Textauszug:
================

Pröll & Turrini: Erst Gegner, nun Freunde. Unterschiedliche Lebenswege und sehr kontroversielle Ansichten führten den Altlandeshauptmann und den Schriftsteller dennoch zu einer Freundschaft.

Von Franz Enzmann. Erstellt am 06. Dezember 2019 (18:03)

In Retz trafen einst Altlandeshauptmann Erwin Pröll und der bekannte Schriftsteller Peter Turrini das erste Mal aufeinander. Nun präsentierten sie im Bürgersaal das Buch über ihre trotz aller Gegensätze gewachsene Freundschaft mit dem Titel „Zwei Lebenswege – eine Debatte“. Buchautor und Journalist Herbert Lackner leitete die Diskussion am Podium.

„In den 1970er-Jahren, als die Alpensaga gedreht wurde, war der Bauernbündler Erwin Pröll mein erbitterter Gegner“, schilderte Turrini. Später hörte er dessen Reden als amtierender Landeshauptmann an. Bei einer Spatenstichfeier im Althof kam es zum ersten Aufeinandertreffen der beiden Männer.

„Ich sah den Peter unter den Gästen und nach dem offiziellen Teil ging ich auf ihn zu und wir kamen ins Gespräch“, erinnerte sich Pröll.

================

Zu erledigen 1: Welche Personen werden im Artikel über Pröll und Turrini namentlich genannt?
Zu erledigen 2: Führen Sie den Artikel über Pröll und Turrini im selben Stil fort, beginnend nach Prölls Erinnerung an das erste Gespräch.
Die Datensätze stammen aus einer anderen Quelle als der Artikel über Pröll und Turrini.

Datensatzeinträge
================

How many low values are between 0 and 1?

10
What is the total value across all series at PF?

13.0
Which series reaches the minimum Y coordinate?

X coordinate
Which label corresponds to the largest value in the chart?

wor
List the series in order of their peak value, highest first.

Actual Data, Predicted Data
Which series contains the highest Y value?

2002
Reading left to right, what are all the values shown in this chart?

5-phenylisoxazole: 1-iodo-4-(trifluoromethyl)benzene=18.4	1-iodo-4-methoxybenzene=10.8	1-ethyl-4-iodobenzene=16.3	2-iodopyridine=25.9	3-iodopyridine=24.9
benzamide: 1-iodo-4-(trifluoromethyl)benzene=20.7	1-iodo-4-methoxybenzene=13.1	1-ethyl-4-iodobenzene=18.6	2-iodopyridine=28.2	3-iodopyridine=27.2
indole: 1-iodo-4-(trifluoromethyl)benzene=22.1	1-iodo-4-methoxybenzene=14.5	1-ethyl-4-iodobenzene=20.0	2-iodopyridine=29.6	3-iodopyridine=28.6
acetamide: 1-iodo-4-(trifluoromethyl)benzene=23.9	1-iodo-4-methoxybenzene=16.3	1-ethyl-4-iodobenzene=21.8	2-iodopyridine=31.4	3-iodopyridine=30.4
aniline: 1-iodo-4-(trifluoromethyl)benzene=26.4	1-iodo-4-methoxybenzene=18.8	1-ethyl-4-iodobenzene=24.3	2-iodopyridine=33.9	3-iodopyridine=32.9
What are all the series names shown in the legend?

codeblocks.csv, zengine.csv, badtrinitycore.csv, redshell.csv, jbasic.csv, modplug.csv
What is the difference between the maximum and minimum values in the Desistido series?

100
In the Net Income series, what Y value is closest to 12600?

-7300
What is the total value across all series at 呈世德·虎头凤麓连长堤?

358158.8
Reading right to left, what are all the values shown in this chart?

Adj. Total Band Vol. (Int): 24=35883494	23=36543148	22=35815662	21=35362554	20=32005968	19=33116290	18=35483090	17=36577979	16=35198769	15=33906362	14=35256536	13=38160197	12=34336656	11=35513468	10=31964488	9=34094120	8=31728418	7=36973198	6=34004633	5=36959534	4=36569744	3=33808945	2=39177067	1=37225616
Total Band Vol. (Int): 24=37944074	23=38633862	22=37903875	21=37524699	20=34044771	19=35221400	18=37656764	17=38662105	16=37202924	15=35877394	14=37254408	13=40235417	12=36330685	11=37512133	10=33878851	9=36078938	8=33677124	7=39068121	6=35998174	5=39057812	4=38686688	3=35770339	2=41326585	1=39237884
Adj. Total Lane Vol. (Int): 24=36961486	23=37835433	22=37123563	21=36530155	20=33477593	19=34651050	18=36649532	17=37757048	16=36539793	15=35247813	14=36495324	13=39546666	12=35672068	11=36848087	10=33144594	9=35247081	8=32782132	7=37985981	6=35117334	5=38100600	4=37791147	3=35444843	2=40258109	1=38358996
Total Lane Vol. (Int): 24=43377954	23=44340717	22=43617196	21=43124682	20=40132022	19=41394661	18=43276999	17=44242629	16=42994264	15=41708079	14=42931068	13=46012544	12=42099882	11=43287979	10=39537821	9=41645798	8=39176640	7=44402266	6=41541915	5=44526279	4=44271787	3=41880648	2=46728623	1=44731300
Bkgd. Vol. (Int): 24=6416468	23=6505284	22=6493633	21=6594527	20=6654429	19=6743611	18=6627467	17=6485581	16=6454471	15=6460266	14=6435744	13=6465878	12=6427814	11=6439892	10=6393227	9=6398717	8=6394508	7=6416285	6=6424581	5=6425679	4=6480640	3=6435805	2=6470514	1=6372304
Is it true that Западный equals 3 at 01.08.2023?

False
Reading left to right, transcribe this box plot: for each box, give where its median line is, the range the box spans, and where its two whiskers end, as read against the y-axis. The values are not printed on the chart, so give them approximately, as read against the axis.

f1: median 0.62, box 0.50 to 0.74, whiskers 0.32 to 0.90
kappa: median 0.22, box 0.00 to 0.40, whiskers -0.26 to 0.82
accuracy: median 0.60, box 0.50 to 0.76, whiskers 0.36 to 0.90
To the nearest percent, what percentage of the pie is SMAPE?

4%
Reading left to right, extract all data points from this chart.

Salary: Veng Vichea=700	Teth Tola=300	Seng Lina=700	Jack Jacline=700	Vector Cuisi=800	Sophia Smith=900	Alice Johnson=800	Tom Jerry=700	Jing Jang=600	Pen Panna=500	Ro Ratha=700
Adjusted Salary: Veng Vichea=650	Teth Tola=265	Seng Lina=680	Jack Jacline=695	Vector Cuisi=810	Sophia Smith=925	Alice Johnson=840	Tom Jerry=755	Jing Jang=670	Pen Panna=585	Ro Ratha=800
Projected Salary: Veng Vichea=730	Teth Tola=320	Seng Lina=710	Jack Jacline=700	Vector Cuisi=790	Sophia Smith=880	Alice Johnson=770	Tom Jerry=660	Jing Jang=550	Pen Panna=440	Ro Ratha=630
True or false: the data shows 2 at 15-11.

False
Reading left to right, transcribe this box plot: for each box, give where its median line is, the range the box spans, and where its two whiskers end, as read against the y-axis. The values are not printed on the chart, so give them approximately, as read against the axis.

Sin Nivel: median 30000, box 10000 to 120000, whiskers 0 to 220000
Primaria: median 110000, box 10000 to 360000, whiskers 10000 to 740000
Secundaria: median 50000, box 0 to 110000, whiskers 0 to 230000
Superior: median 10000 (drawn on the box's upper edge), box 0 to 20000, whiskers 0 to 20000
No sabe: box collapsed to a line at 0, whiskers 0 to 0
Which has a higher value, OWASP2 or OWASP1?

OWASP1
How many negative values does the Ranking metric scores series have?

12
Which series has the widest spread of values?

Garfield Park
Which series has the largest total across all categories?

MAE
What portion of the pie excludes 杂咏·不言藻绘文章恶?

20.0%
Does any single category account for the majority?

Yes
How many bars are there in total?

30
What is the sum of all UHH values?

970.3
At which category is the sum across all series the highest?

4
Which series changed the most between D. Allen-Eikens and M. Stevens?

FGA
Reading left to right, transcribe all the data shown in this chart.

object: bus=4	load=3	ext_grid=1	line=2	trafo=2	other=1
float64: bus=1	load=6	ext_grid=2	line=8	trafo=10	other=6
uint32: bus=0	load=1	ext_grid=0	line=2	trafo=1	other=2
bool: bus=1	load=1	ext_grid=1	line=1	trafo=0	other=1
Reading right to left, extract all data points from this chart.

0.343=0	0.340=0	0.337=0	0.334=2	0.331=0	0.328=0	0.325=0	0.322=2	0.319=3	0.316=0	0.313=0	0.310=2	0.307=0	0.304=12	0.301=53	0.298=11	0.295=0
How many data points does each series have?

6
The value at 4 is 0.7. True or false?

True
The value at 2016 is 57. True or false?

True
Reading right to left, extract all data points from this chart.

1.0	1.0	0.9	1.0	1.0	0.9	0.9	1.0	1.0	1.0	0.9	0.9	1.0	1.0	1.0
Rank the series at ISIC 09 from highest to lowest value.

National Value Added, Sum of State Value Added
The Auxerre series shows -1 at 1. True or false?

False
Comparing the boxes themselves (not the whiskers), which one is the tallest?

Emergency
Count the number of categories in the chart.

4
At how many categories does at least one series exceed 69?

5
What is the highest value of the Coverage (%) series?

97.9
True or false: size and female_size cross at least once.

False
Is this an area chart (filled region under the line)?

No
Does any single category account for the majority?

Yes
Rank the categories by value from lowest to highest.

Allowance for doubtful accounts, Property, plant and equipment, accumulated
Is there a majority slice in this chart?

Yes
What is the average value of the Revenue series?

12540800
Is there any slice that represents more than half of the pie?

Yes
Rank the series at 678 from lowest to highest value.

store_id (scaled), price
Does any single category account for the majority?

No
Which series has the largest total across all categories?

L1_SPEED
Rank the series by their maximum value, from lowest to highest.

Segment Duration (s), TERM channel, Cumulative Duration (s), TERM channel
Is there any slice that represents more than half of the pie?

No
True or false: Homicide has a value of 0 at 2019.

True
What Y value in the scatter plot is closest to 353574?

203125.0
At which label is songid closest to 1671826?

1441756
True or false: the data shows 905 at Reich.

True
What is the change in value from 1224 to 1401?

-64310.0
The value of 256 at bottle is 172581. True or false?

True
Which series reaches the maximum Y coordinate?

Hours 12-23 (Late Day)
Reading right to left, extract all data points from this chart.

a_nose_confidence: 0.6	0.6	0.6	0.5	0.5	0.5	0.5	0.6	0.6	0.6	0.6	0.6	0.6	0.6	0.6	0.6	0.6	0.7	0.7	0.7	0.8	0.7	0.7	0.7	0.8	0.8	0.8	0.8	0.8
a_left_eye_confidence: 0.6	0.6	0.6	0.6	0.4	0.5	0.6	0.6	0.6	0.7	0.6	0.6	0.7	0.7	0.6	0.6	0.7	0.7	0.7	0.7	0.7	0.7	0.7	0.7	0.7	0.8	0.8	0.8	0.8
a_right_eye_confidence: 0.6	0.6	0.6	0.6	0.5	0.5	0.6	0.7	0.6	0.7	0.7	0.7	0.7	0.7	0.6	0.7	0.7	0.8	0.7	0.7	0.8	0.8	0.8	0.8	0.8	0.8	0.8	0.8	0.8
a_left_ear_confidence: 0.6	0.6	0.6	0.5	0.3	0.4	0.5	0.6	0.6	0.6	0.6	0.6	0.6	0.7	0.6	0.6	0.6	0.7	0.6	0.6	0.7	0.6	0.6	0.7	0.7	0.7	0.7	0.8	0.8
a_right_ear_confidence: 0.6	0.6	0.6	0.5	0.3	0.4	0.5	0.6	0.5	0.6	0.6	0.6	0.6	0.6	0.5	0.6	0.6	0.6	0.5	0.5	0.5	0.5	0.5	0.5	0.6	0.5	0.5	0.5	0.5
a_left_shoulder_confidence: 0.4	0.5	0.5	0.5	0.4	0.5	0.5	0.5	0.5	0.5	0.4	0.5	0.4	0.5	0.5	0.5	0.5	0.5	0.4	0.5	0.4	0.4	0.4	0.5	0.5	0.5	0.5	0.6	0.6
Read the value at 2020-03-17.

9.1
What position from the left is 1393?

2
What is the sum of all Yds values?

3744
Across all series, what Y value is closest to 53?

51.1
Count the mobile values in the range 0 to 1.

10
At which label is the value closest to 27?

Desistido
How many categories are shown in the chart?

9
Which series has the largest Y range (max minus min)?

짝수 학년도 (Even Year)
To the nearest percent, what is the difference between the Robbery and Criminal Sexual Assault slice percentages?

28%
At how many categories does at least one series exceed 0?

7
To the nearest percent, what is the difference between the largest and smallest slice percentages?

================

Schriftliche Antwort 1: Franz Enzmann, Erwin Pröll, Peter Turrini, Herbert Lackner

Schriftliche Antwort 2:
Unterschiedliche ideologische Pole

Aus dem gegenseitigen Zuhören entstand ein freundschaftlicher und respektvoller Umgang – und später das Buch.

„Wir sind ideologisch unterschiedlich gepolt, aber das Werk zeigt, wie aus einer Gegnerschaft eine Freundschaft entstehen kann“, sind sie sich einig. „Hier in Retz ist es bereits die 15. Buchpräsentation und wir wollen als Botschaft mitgeben, wie die Menschen in Zukunft miteinander umgehen sollen.“

Herbert Lackner gratulierten die beiden zum Talent, aus kontroversiellen Aussagen ein Buch zu machen. Ein Wort im Gespräch vergehe schnell, das gedruckte Wort bleibe.

Pröll kündigte an, ein weiteres Buch herausbringen zu wollen; sein Freund Peter Turrini wird ihn als künftigen Autor tatkräftig unterstützen.